2) There is an abandon mechanism for pickup loads and other in-flight state. NYF, but will be covered in the Pipelining talk.

3) Locks: the Retire Stations do snoop on the coherency protocol in multicore configurations. Multicore will be a talk, but not soon.

Will_Edwards

It sounds to me like the snooping by retire stations is the same mechanism that ensures that aliasing is properly resolved on the single core, right?

And if I recall correctly, this was on an arbitrary range of memory, rather than being on a cache-line level? Does this mean that in a multicore situation, there is no "false sharing" risk?

So, at a stroke, another problem the Mill sidesteps and dances around? :)

ivan

Yes, no false sharing; the valid bits on each byte in cache are used by the coherence protocol so that several cores can own disjoint parts of the same line without having to swap the line back and forth. Invalidation is fire-and-forget; the writing core doesn't have to get the line to write to it, and the sequential consistency memory model removes write-ordering issues so long as invalidations cannot cross in the mail, which is pretty easy to ensure in hardware.

imbecile

I suspect the answer is "Not Yet Filed", but what was the main reason behind deciding to have one global address space for all processes apart from "Because we can" in 64bit.

**Recorded data:**
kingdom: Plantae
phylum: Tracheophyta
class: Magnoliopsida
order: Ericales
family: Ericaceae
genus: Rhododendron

* * *

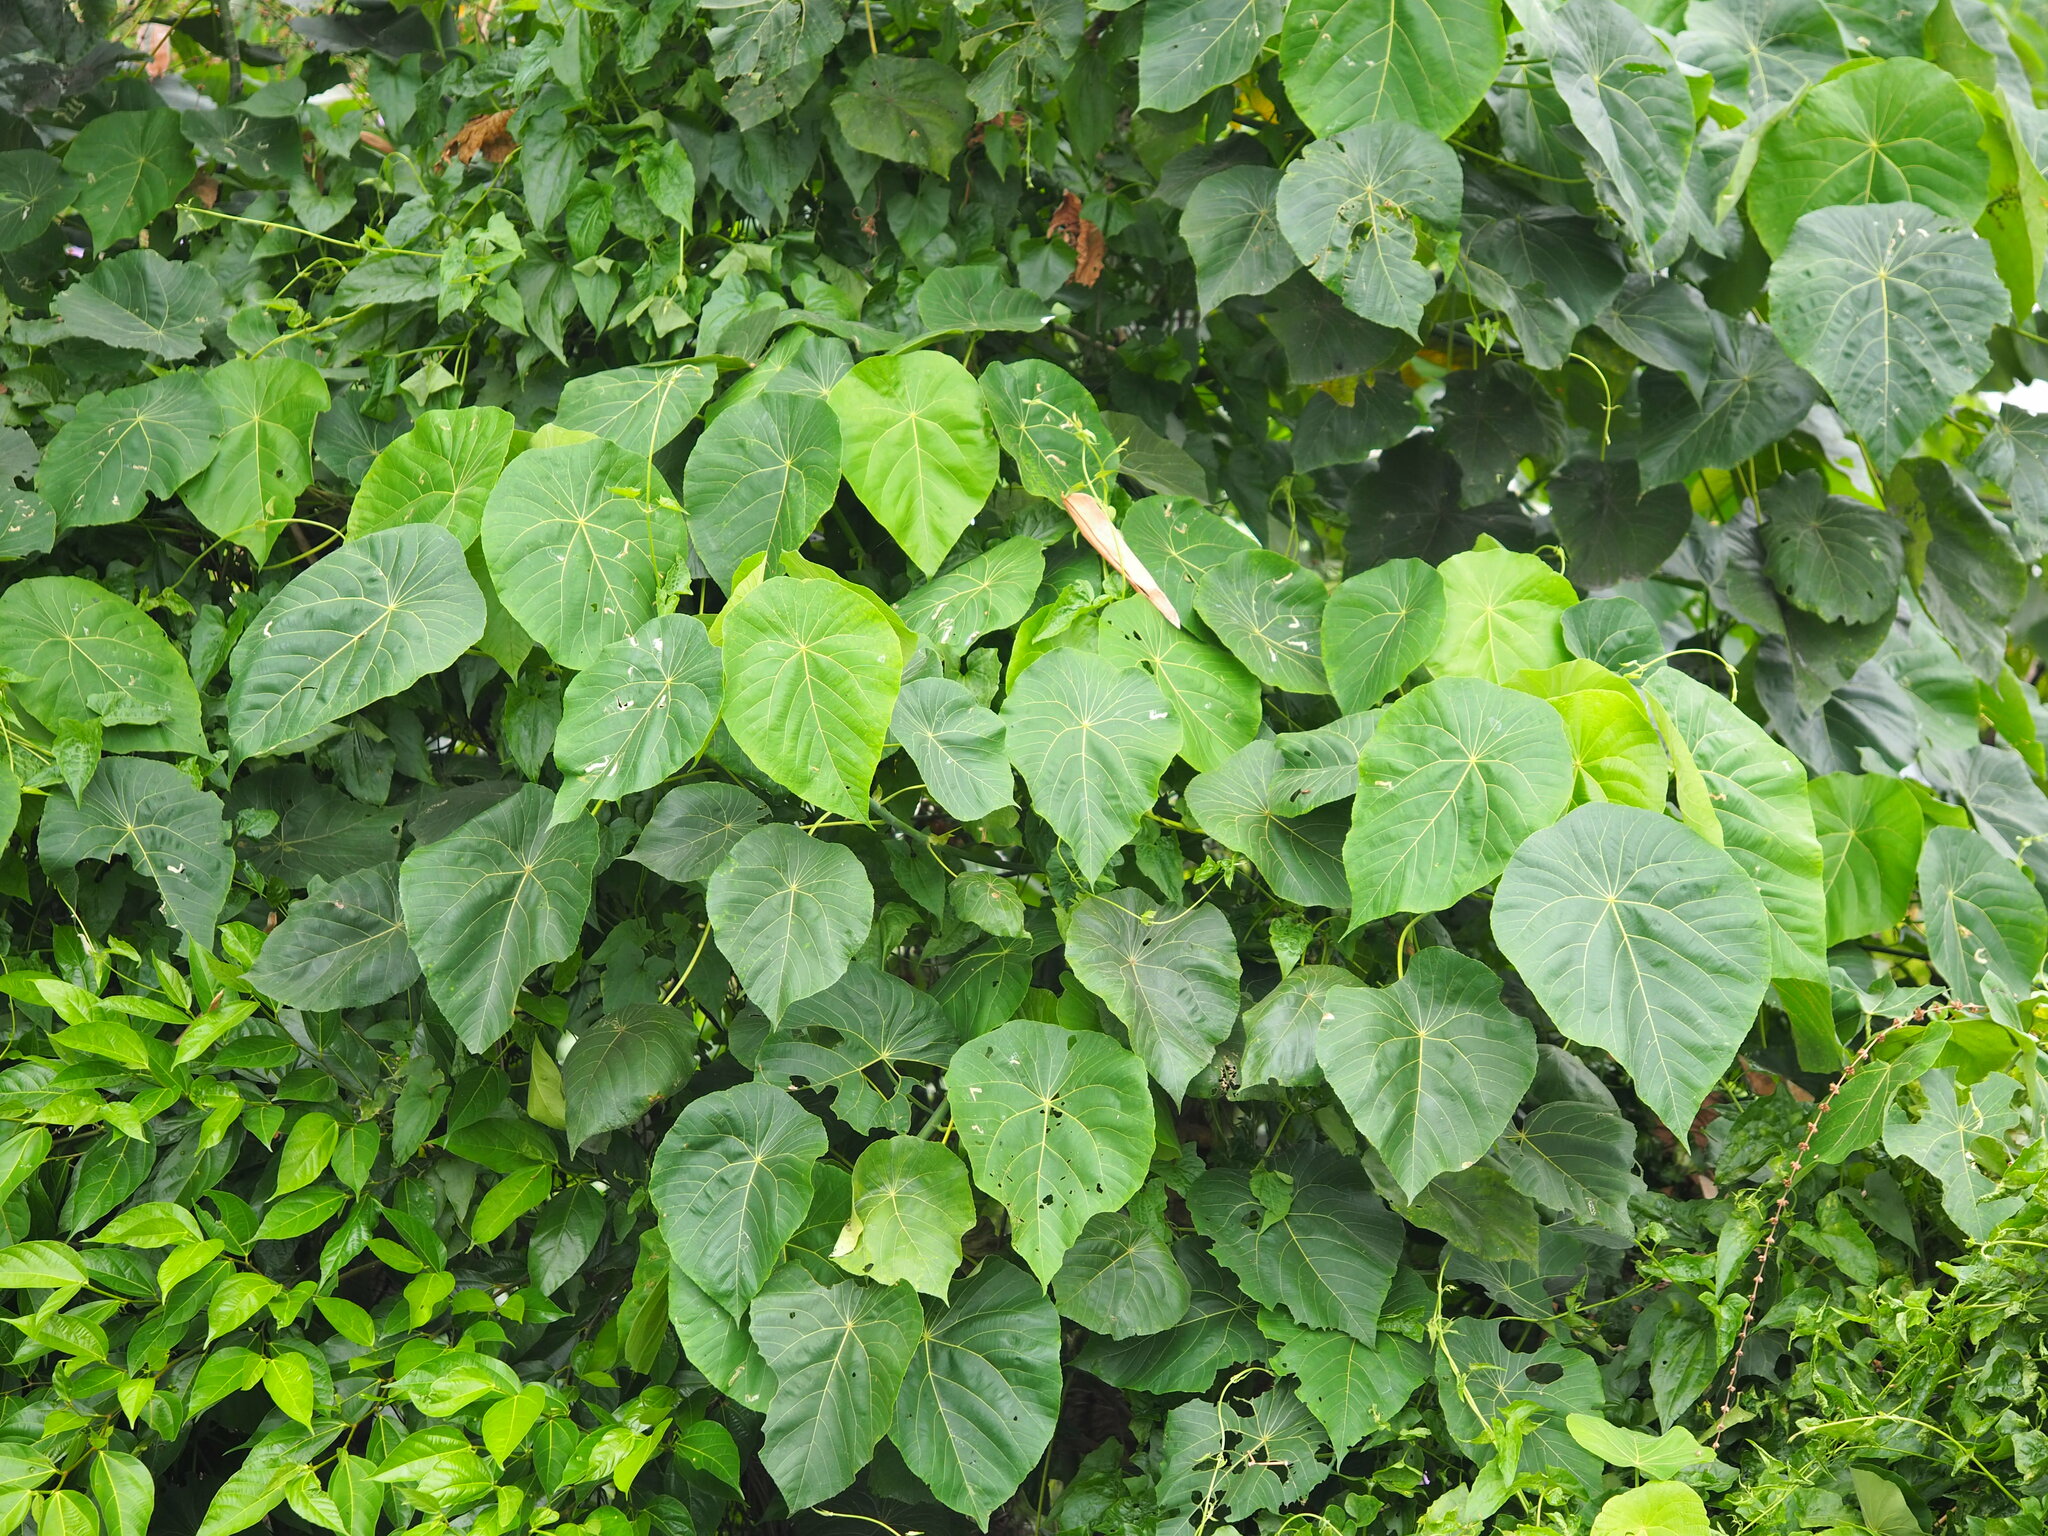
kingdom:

---

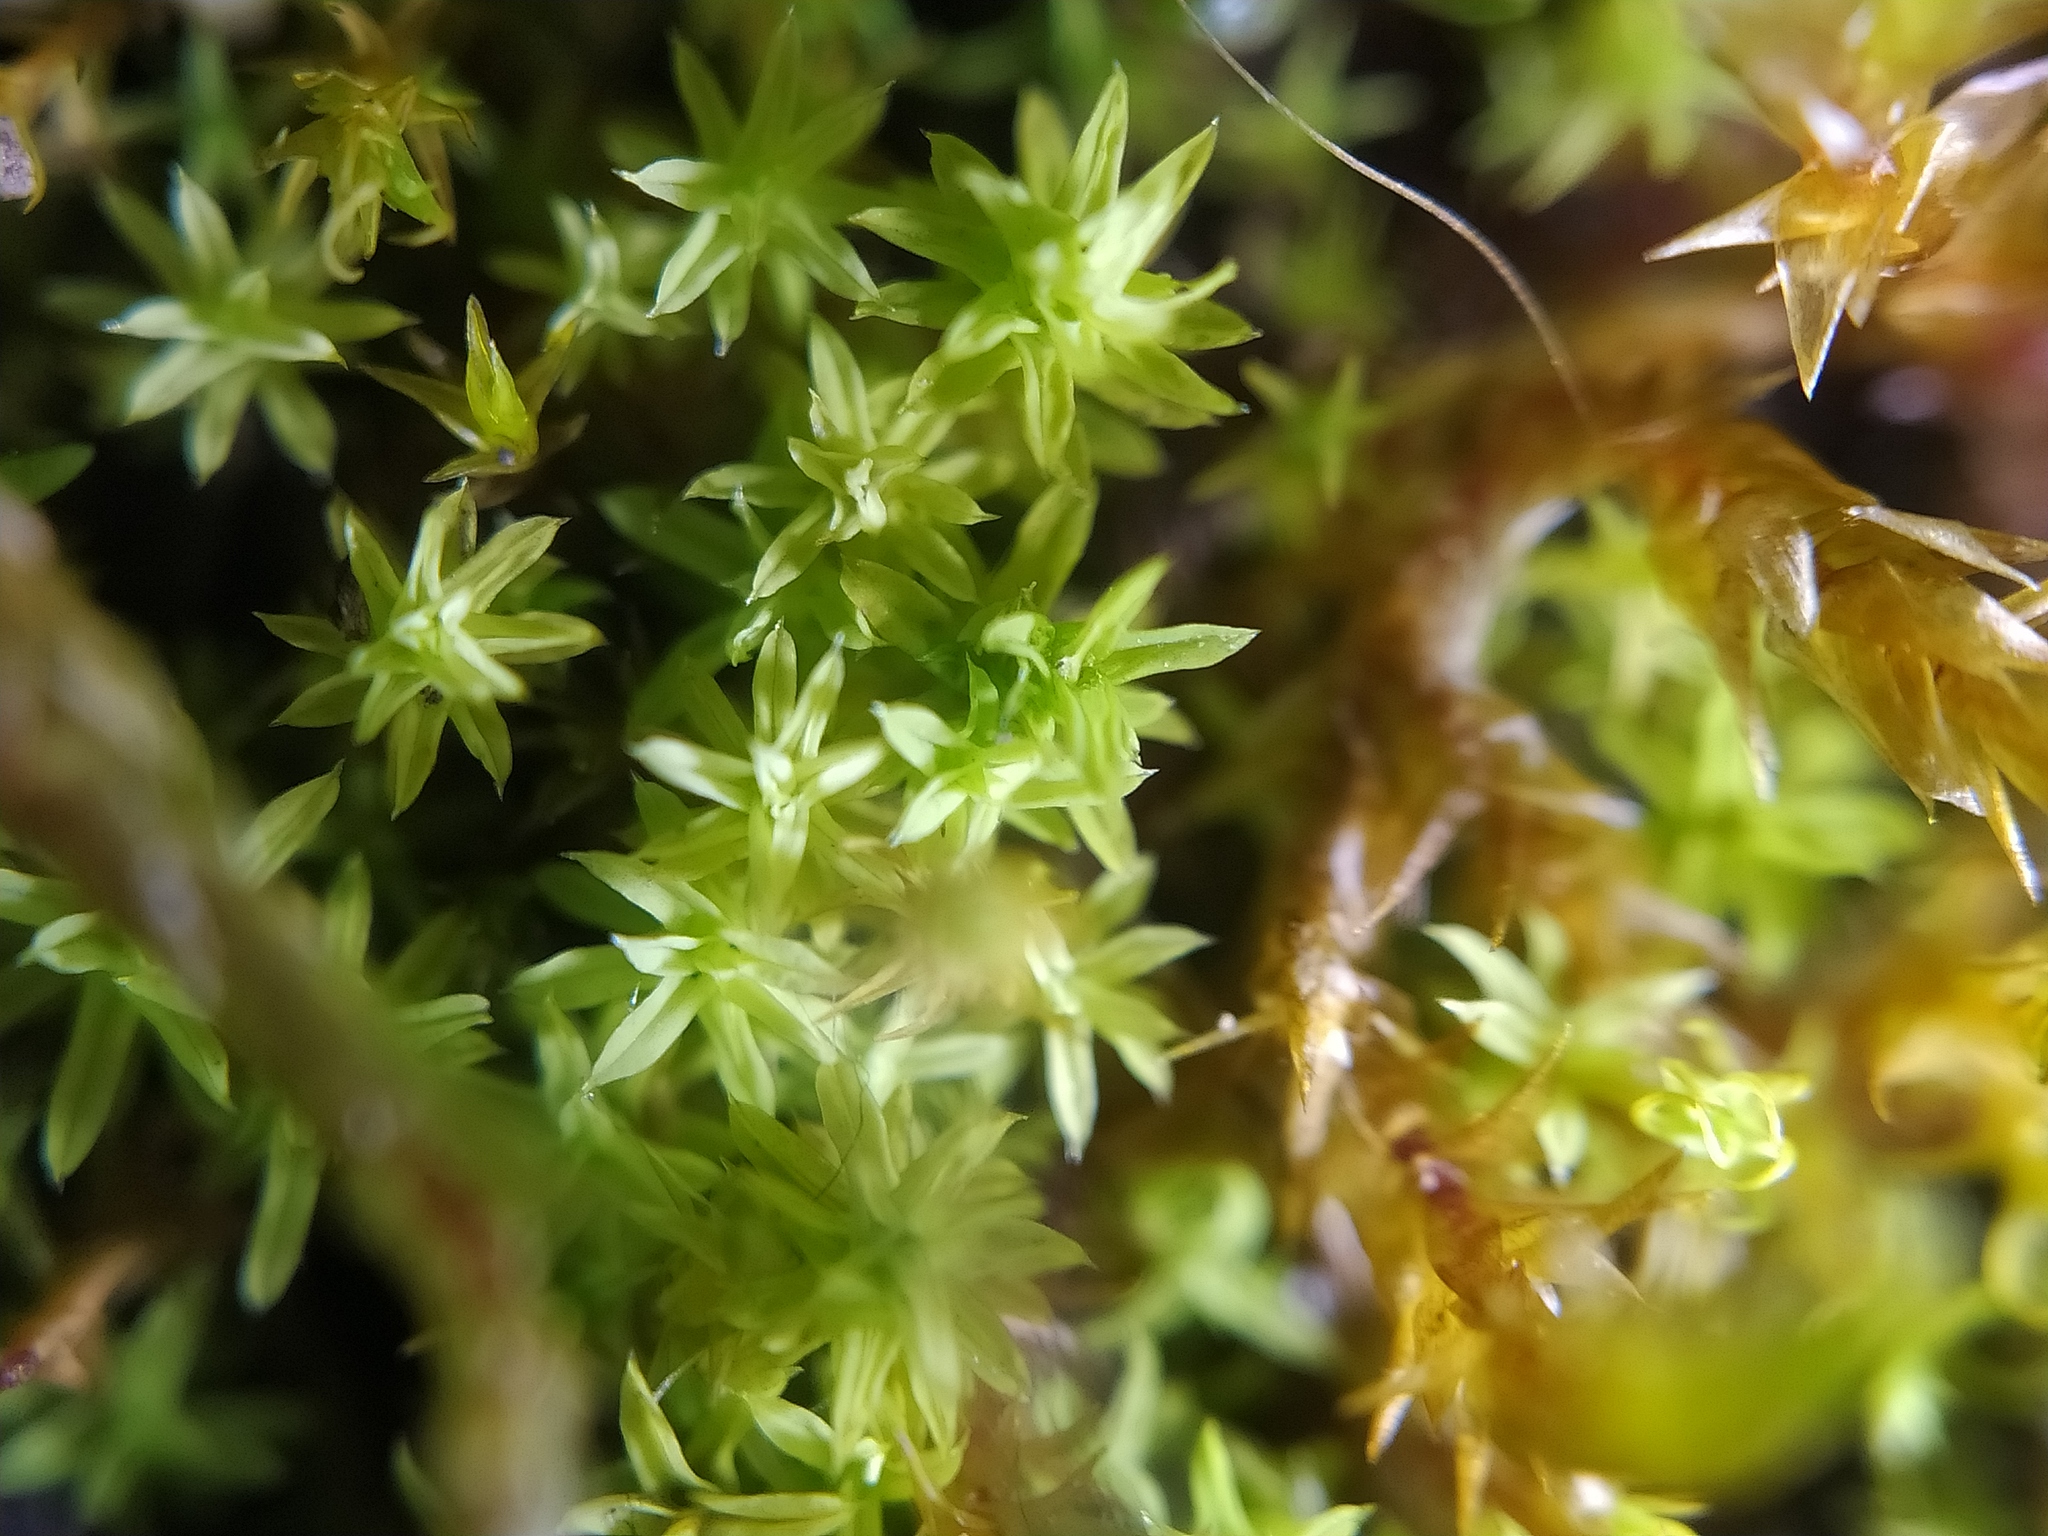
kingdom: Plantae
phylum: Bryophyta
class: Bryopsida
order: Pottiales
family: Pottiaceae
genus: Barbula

**Set of tasks:**
1. According to the forum thread, what in the cache does the coherence protocol use so that several cores can own disjoint parts of the same line?
2. Please repeat the forum thread word for word, everything from "Will_Edwards" down to "dances around? :)".

**Exercise answers:**
1. The valid bits on each byte in cache.

2.
Will_Edwards

It sounds to me like the snooping by retire stations is the same mechanism that ensures that aliasing is properly resolved on the single core, right?

And if I recall correctly, this was on an arbitrary range of memory, rather than being on a cache-line level? Does this mean that in a multicore situation, there is no "false sharing" risk?

So, at a stroke, another problem the Mill sidesteps and dances around? :)